Extrait du texte >>
━━━━
Quelques temps plus tard, la disparition de la petite Brittany Morgan entraîne également des recherches intensives. Cette fois, le suspect Gaines est bientôt interpellé. Un coriace, qui s'offre un très bon avocat, tandis que la police a peu de preuves. Quand on découvre le cadavre de Brittany, le cas Gaine va être réglé. Toutefois, il n'est pour rien en ce qui concerne Hailey. Frank démissionne de son poste, et part sur les routes américaines avec l'espoir de dégoter une piste. Les chansons de Bruce Springsteen l'accompagnent durant près d'une année. Il reste en contact régulier avec Cheryl. C'est finalement à Jamestown, dans l’État de New York, qu'une coiffeuse lui donne un indice sérieux. Un toxico, réfugié au sein des gangs de Kingston, près de l'Hudson, fait un peu progresser ses investigations.

Une visite clandestine dans la ferme des Benson, un couple de hippies, s'avère décevante. Aucune trace chez eux de la petite Hailey, qui a maintenant six ans. C'est au cœur de New York, où il s'est installé dans un hôtel peu coûteux, que Frank explore sa seconde piste. Clayton Welles est un photographe professionnel très renommé. Ce vendredi-là, il est parti passer le week-end dans son cottage du secteur résidentiel des Hamptons. Grâce à Shea Davies, jeune égérie de Clay Welles, Frank peut se joindre à la fête chez le photographe. Ce dernier ne garde aucun souvenir d'avoir croisé Hailey. Néanmoins, Frank remarque que la belle mannequin Shea présente une certaine ressemblance, en plus âgée, avec la petite fille. C'est plus une impression qu'un fait concret.
━━━━
Extraits du matériel >>

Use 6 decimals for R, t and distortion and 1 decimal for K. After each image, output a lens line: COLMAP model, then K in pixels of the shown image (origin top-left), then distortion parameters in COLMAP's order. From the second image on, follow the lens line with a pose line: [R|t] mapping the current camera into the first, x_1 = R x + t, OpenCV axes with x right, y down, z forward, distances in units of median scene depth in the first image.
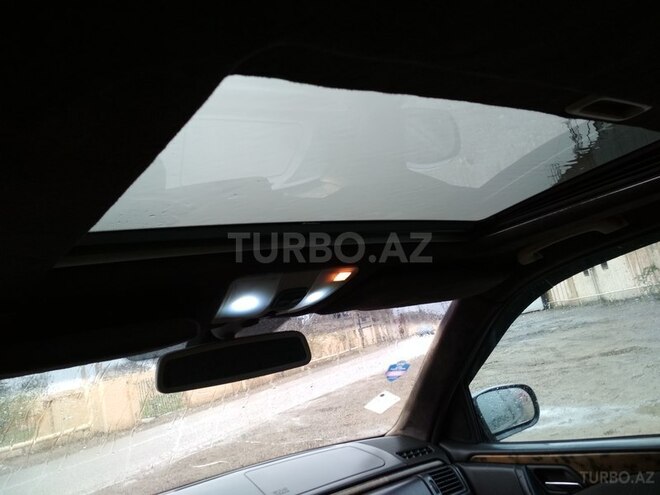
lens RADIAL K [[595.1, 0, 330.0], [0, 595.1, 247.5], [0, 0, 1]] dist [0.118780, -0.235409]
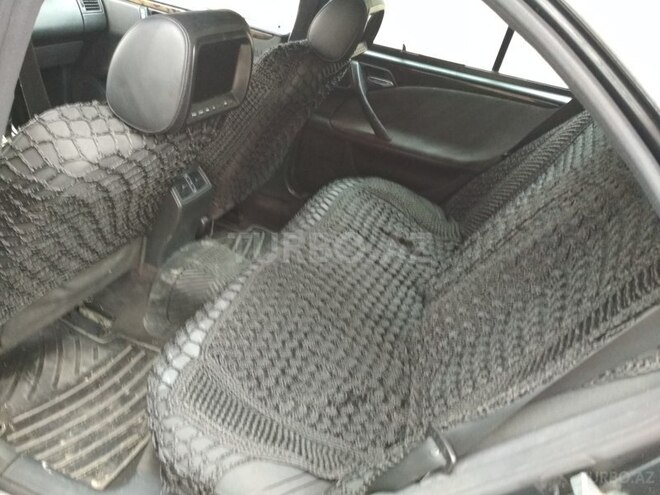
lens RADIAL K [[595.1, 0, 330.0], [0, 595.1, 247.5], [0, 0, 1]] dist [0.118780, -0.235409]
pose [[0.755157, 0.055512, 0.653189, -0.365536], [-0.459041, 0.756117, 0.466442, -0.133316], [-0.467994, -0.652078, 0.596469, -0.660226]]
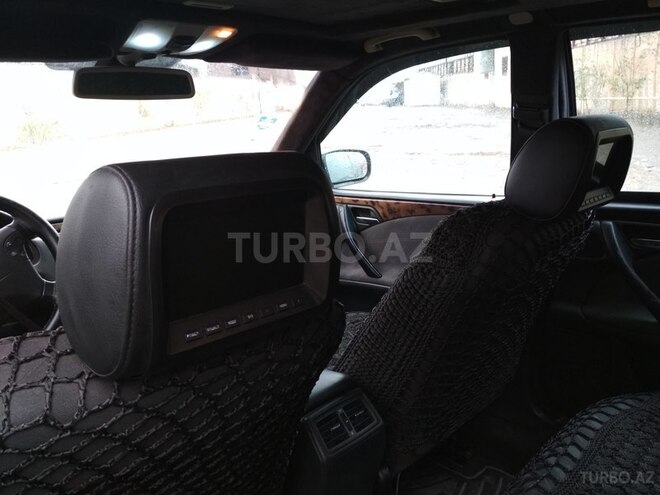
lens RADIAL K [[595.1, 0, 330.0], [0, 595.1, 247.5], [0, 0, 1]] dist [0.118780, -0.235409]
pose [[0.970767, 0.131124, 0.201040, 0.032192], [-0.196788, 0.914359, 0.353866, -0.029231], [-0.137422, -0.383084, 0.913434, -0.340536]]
━━━━
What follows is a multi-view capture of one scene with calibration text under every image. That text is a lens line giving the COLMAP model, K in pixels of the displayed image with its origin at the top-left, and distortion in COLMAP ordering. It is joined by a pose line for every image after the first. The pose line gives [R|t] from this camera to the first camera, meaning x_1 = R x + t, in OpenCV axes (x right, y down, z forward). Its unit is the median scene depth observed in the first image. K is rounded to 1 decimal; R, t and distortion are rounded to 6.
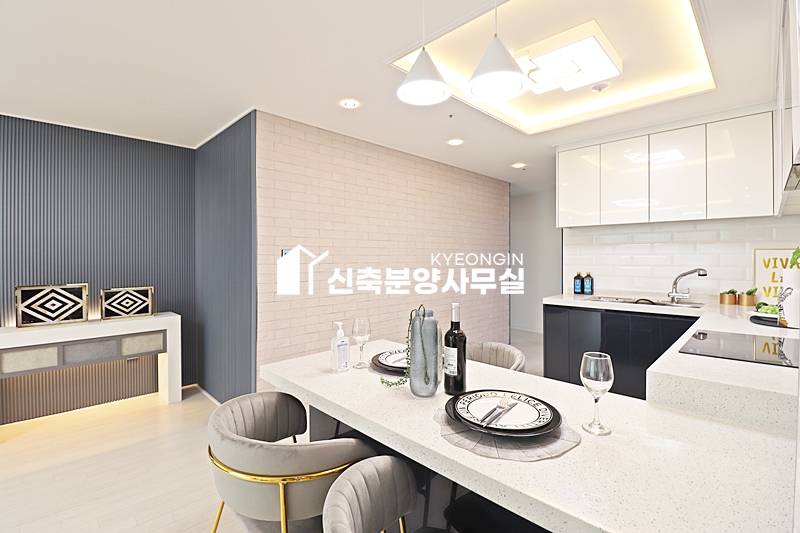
━━━━
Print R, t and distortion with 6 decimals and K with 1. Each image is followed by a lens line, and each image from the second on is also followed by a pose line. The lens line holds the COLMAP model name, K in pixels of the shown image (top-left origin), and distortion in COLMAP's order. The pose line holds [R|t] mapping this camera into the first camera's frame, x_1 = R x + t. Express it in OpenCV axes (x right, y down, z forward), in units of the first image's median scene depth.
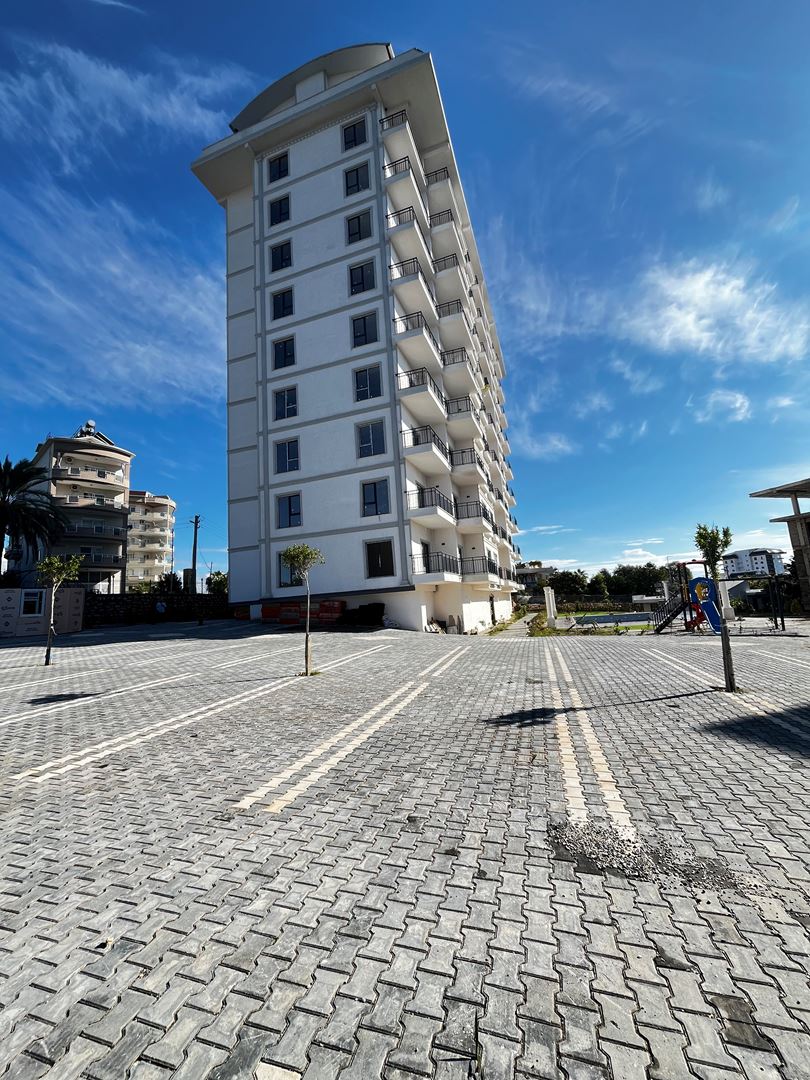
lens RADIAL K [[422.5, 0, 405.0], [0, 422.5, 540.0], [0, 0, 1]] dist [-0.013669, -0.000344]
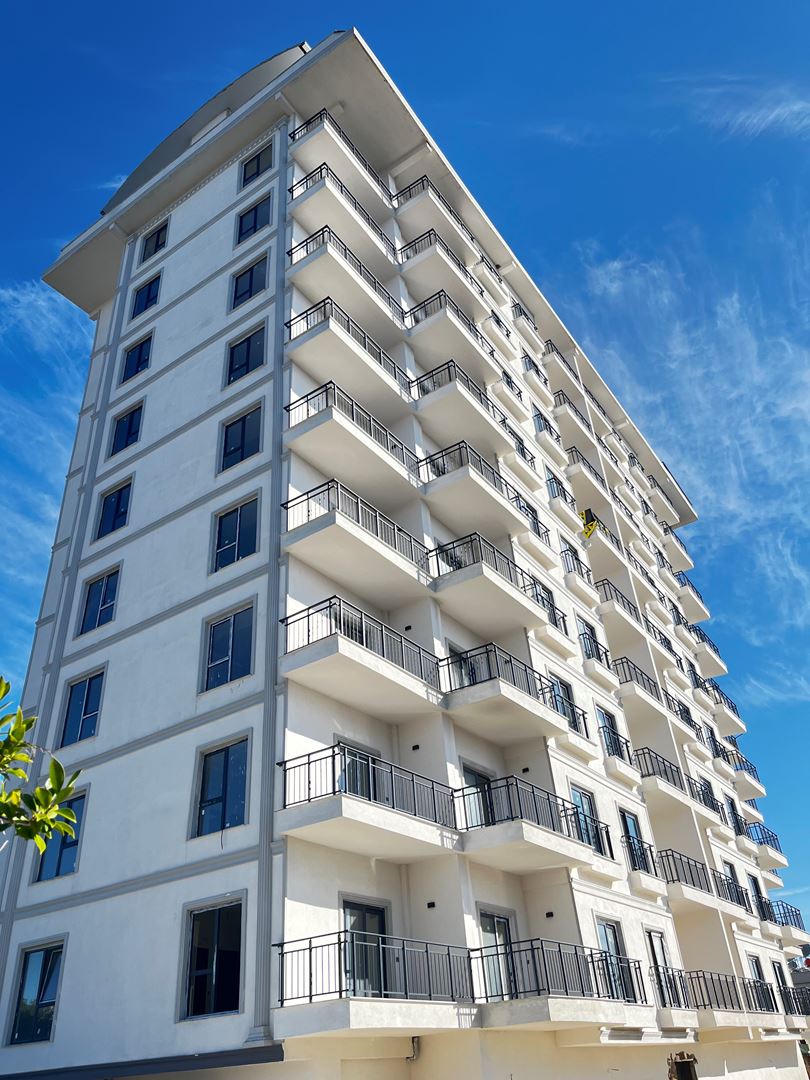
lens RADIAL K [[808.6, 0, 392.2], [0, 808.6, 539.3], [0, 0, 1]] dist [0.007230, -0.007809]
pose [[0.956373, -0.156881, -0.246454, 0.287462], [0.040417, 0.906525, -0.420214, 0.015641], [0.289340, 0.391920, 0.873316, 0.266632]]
━━━━
Consigne >>
Dans le texte sur la recherche de Hailey, reprenez le passage qui commence par « Quelques temps plus » et se termine après « progresser ses investigations. », en y remplaçant « dégoter » par « dénicher ». Le matériel fourni ne sert à rien dans cet exercice.

Réponse >>
Quelques temps plus tard, la disparition de la petite Brittany Morgan entraîne également des recherches intensives. Cette fois, le suspect Gaines est bientôt interpellé. Un coriace, qui s'offre un très bon avocat, tandis que la police a peu de preuves. Quand on découvre le cadavre de Brittany, le cas Gaine va être réglé. Toutefois, il n'est pour rien en ce qui concerne Hailey. Frank démissionne de son poste, et part sur les routes américaines avec l'espoir de dénicher une piste. Les chansons de Bruce Springsteen l'accompagnent durant près d'une année. Il reste en contact régulier avec Cheryl. C'est finalement à Jamestown, dans l’État de New York, qu'une coiffeuse lui donne un indice sérieux. Un toxico, réfugié au sein des gangs de Kingston, près de l'Hudson, fait un peu progresser ses investigations.